I am a new teacher who is planning to start her teaching career next fall. I am having a hard time deciding if the time and money is worth investing in Montessori training. I strongly believe in creating a student directed and respectful classroom. I want to stay away from a discipline system which revolves around rewards and punishments. I want to teach for understanding not just rote memorization or abstract concepts. I believe that for real learning to take place the student has to construct the learning and that it has to be personal to them. I don't believe in mindless drill and practice or worksheets. I want to have a sucessful first year as a new teacher and I am looking for the best school for me.

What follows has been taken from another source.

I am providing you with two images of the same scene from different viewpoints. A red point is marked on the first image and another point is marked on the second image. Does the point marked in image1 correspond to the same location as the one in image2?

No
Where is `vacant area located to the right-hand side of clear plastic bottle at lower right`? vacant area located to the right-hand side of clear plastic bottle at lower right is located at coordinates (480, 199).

I am worried that my teaching philosophy and goals will be hard to incorporate into a traditional public school. I feel like I will be "going against the grain" since most schools seem to be set up as the antithesis of my ideal teaching situation.

I am not that familiar with Montessori teaching, but I have skimmed a few books and have been lurking on this board for a while. I also had a school visit with a charter Montessori school in my area. I was very impressed! They mentioned a 9-12 year old position opening next fall and said that they were interested in seeing how I fit with their school.

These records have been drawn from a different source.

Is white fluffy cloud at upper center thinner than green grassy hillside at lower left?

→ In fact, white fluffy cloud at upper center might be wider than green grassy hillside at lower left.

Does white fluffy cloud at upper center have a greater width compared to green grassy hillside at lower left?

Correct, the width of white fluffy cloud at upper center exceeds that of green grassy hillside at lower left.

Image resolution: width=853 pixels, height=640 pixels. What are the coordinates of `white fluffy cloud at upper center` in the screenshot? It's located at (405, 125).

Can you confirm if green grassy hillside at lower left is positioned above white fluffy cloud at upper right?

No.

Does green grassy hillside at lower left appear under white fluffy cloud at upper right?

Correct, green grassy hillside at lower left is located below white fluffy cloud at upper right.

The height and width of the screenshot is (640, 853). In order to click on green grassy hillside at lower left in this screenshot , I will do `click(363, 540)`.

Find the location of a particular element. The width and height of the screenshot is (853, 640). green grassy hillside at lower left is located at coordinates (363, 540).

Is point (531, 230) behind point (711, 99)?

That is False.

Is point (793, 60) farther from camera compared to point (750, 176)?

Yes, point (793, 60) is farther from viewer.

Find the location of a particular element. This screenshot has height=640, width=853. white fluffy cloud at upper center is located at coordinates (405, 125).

The trouble is that, as I understand it, I would need both 6-9 and 9-12 training. They accept AMS and the local montessori program would end up costing about $15,000 for both certifications. It would also span about two full years during which time I believe I would be hired as an assistant or co-teacher. The pay would comparison would be anywhere from $8-$15 hourly as an assistant compared to $18 as a directress or a new teacher at a traditional public school. I would aslo have to pay for my DS to attend the Montessori preschool. I think I might get a 50% discount as an employee.

I am wondering if it is worth the time and money. The whole reason that I am going to work after being a SAHM for the last 2 years is the need for more money. So it seems conterproductive to spend more money and time to teach Montessori when I could very easily start right away at a traditional public school.

Please help!!! I don't know what to do.


Old 09-12-2006, 10:22 PM
Pickles's Avatar
Pickles Pickles is offline
Join Date: Aug 2006
Posts: 13
It sounds to me like you answered your own question. If money is a real situation for you right now, I would stay at traditional public school and read as many Montessori books as you can to enhance your classroom style.

But I have some questions: Would this school by any chance pay for all or part of your training? When you say "both" certifications what are you referring to? I don't know AMS, but in AMI the elementary training is 6-12. The one training covers both lower and upper elementary. The course can be taken I believe over 3 summers. That's another idea for you. Staying at public school right now, and doing the elementary trainings over the summers.

I recommend thinking beyond just this potential job. Think: How do you want to enhance your career path/resume? What direction are you growing as a teacher?
Old 09-13-2006, 04:33 AM
mommaruthie's Avatar
mommaruthie mommaruthie is offline
Join Date: May 2002
Posts: 3,014
Broward County Florida
AMS- the 6-9 and 9-12 training is called Elementary II Credential

It is always an improvement for someone to have any knowledge/education/training on ANY thing that would make them better at what they do.
Traditional Elementary, Montessori 6-9 and 9-12 Teacher. Mother of 2, and one awesome husband.
Old 09-13-2006, 09:29 PM
nyanne nyanne is offline
Join Date: Aug 2006
Posts: 23
It sounds like your philosophy and ideas are a perfect fit for Montessori. I don't know about the program near you, but here the AMS 6-9 and 9-12 programs span over three summers, with one or two three-day institutes throughout the year.

If you are hired by this Montessori school, will they pay for your training? A lot of schools will do that for their teachers. It's worth checking into if you don't know already.

edit: Pickles pretty much said the same thing already!